Under the 2000 Death on the High Seas Amendment, the victim’s family can recover for the non-pecuniary loss of care, comfort, and companionship resulting from the death of their loved one in addition to such pecuniary damages as lost past and future wages. But recovery is still not permitted either by the families or the passenger’s estate for the pre-impact pain and suffering experienced by the passenger in the cruise line disaster.

Under the 2000 amendment, dependent children can recover for the value of parental care, nurturing, training, and guidance they would have received from the deceased parent, as well as the loss of an expected inheritance. Pecuniary damages for the death of a loved one include pre-death medical expenses, as well as funeral and burial costs. However, DOHSA does not authorize recovery for non-pecuniary losses, such as pre-death pain and suffering (in most cases), loss of comfort and society, grief, sorrow, and other “intangible,” or non-pecuniary, damages. The only damages available to other eligible persons (parents and dependent relatives) are the lost monetary sums the deceased person would have contributed to them had he survived. Under DOHSA, a lost monetary sums claim related to an older, retired person who is not employed, or a child who is not working, would likely result in only minimal damages, since they were not making any or much money or making a significant financial contribution to the family.


DOHSA does not allow for a “survival” action. A survival action covers the period from the time the person is injured until she dies.
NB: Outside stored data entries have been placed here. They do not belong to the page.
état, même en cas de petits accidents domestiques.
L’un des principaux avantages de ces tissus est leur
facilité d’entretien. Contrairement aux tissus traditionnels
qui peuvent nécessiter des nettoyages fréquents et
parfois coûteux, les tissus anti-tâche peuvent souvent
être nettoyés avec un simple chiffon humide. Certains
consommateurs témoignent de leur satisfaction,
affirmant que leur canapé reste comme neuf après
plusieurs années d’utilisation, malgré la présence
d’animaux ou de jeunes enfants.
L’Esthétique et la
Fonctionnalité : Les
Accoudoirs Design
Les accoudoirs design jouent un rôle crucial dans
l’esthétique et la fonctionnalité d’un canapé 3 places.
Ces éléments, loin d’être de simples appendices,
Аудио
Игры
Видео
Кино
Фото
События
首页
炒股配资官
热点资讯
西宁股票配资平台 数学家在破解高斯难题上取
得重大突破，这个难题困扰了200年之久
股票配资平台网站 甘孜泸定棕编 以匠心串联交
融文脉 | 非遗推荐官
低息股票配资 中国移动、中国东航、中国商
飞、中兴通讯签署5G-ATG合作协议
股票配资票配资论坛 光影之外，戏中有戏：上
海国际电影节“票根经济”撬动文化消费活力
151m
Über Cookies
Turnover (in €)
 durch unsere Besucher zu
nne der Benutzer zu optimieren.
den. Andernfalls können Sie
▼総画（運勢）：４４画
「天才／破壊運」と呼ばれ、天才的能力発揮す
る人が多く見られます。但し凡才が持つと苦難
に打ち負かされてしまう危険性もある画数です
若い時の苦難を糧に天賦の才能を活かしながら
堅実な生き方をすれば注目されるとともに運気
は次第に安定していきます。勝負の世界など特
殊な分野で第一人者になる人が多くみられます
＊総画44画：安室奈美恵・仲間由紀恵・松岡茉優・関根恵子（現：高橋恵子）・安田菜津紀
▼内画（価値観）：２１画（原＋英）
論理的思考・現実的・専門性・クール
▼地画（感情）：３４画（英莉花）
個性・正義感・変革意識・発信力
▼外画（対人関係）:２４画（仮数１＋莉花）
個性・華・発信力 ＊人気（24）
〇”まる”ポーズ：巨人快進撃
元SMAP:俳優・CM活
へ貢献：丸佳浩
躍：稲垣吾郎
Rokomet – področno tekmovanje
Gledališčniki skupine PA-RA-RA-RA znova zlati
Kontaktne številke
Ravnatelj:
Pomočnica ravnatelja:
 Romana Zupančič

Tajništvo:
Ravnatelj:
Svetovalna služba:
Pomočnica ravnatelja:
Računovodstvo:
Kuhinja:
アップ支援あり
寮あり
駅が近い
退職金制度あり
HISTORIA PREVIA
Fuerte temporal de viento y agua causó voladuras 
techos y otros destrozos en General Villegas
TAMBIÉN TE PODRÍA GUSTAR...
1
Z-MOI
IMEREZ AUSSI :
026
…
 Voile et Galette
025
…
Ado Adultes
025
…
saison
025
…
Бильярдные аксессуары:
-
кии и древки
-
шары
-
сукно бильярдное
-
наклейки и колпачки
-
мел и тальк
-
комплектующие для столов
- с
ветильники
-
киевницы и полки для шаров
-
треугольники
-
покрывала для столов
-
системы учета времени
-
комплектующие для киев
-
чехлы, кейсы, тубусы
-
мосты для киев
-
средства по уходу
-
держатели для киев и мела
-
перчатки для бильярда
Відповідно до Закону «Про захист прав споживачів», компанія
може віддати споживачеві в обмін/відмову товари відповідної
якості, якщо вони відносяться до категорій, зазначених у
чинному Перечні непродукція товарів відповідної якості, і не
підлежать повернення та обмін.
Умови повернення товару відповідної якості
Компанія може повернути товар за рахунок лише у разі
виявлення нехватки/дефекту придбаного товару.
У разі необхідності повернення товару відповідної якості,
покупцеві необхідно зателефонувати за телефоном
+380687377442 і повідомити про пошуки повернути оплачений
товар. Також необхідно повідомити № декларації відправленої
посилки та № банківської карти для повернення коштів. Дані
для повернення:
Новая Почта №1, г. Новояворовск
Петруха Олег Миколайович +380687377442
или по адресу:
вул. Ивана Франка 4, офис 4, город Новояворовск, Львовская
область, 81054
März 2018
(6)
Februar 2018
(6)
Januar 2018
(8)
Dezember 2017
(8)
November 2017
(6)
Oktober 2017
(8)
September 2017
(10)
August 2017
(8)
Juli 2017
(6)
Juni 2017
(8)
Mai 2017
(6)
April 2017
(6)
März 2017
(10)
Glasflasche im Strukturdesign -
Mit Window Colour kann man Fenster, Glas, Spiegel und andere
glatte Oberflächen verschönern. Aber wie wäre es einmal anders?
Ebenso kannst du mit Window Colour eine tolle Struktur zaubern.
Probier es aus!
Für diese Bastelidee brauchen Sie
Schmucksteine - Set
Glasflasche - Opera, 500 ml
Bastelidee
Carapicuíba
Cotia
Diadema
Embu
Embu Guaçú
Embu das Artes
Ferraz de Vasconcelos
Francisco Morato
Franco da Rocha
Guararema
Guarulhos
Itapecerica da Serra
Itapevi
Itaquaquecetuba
For example, if a person is severely injured and suffers intense pain for two weeks before succumbing to her injuries, the survivors are not allowed to bring a survival action to get compensated for the physical and emotional pain and suffering their loved one endured before dying. (They would, however, be able to recover the medical expenses incurred during this time as they are pecuniary damages.) The exception to the rule that damages for pre-death pain and suffering are not recoverable is that, if an injured person files a DOHSA lawsuit and dies before it is resolved, the personal representative of the deceased person can be substituted as the plaintiff and the lawsuit is not otherwise affected.
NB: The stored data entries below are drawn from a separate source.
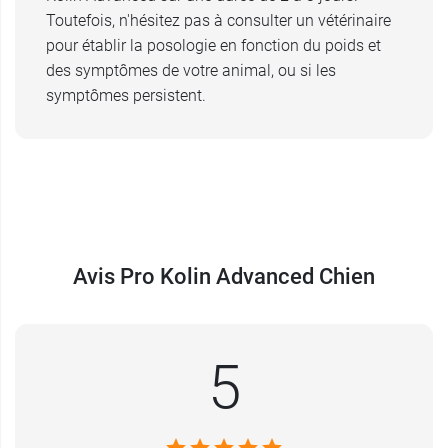
Toutefois, n'hésitez pas à consulter un vétérinaire
pour établir la posologie en fonction du poids et
des symptômes de votre animal, ou si les
symptômes persistent.
Avis Pro Kolin Advanced Chien
5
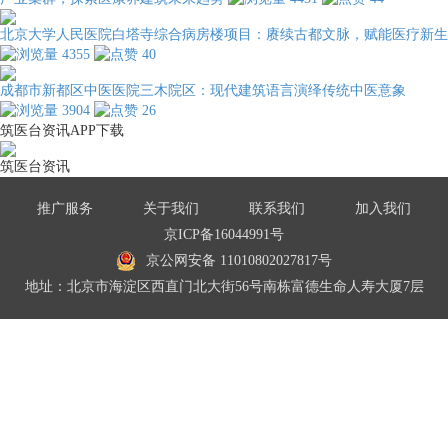
北京大学人民医院白塔寺综合病房楼项目：赓续古都文脉，赋能医疗新生
4355
40
成都市新都区中医医院三木院区：现代建筑语言演绎传统中医意象
3904
26
筑医台资讯APP下载
筑医台资讯
推广服务
关于我们
联系我们
加入我们
京ICP备16044991号
京公网安备 11010802027817号
地址：北京市海淀区西直门北大街56号南栋富德生命人寿大厦7层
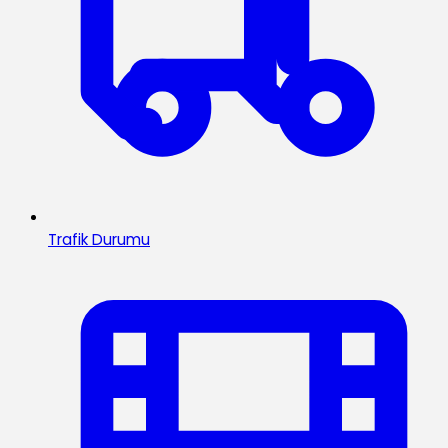
Trafik Durumu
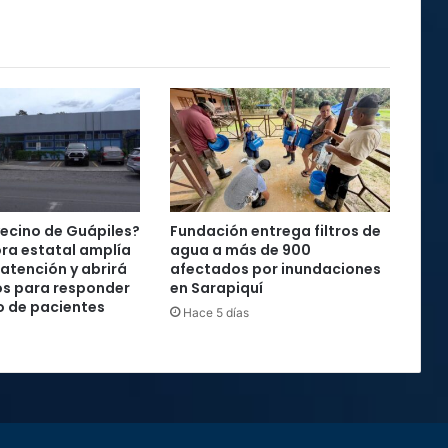
vecino de Guápiles?
Fundación entrega filtros de
ra estatal amplía
agua a más de 900
 atención y abrirá
afectados por inundaciones
os para responder
en Sarapiquí
o de pacientes
Hace 5 días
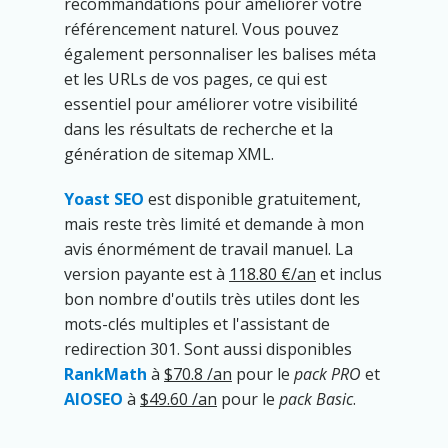
recommandations pour améliorer votre
référencement naturel. Vous pouvez
également personnaliser les balises méta
et les URLs de vos pages, ce qui est
essentiel pour améliorer votre visibilité
dans les résultats de recherche et la
génération de sitemap XML.
Yoast SEO
est disponible gratuitement,
mais reste très limité et demande à mon
avis énormément de travail manuel. La
version payante est à
118.80 €/an
et inclus
bon nombre d'outils très utiles dont les
mots-clés multiples et l'assistant de
redirection 301. Sont aussi disponibles
RankMath
à
$70.8 /an
pour le
pack PRO
et
AIOSEO
à
$49.60 /an
pour le
pack Basic
.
Actions based on DOHSA must be filed within three years, although cruise lines may shorten that time to as little as one year in their contract/ticket. DOHSA lawsuits can only be brought by a deceased person’s personal representative, for the exclusive benefit of the decedent’s spouse, parent(s), child(ren), and dependent relative(s). Additionally, before a DOHSA lawsuit may be filed, the ticket/contract with the cruise line often requires that the cruise line be given notice within six months after the injury or death of the passenger, along with a “Bill of Particulars”—a statement of what injuries the passenger suffered and what the alleged cause(s) of such injury were or what the bases are for holding the cruise line liable for the death of the passenger.
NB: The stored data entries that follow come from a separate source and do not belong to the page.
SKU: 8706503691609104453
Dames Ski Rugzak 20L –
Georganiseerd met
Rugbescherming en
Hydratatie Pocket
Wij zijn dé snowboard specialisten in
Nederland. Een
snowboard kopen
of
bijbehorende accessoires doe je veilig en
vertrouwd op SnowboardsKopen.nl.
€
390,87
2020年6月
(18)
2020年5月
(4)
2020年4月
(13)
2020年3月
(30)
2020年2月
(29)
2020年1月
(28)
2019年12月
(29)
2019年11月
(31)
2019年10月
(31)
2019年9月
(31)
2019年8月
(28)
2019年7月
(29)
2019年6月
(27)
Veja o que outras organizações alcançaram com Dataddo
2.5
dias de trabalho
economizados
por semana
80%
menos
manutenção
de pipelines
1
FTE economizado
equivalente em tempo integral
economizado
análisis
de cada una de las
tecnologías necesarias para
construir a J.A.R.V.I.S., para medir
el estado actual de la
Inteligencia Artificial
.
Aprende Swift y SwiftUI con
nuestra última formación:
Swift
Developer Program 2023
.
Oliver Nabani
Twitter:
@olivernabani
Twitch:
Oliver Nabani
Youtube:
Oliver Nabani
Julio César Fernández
Where the DOHSA case must be filed does not depend on where the person lives. Rather, it depends on where the negligent act that ultimately caused the death occurred. So if the person was injured on the high seas but taken to a hospital in California where he died of the injuries, the case is governed by DOHSA rather than California state law. In the case of cruise ships, usually the place(s) where the cruise line can be sued is specified on the contract/ticket.

Suppose a personal representative files a DOHSA lawsuit on behalf of a widow and her three children. The case is successful and a single monetary amount is awarded. How is the award divided among the four plaintiffs? It is up to the court (i.e., the judge) to apportion the recovery among those individuals in proportion to the loss each has sustained.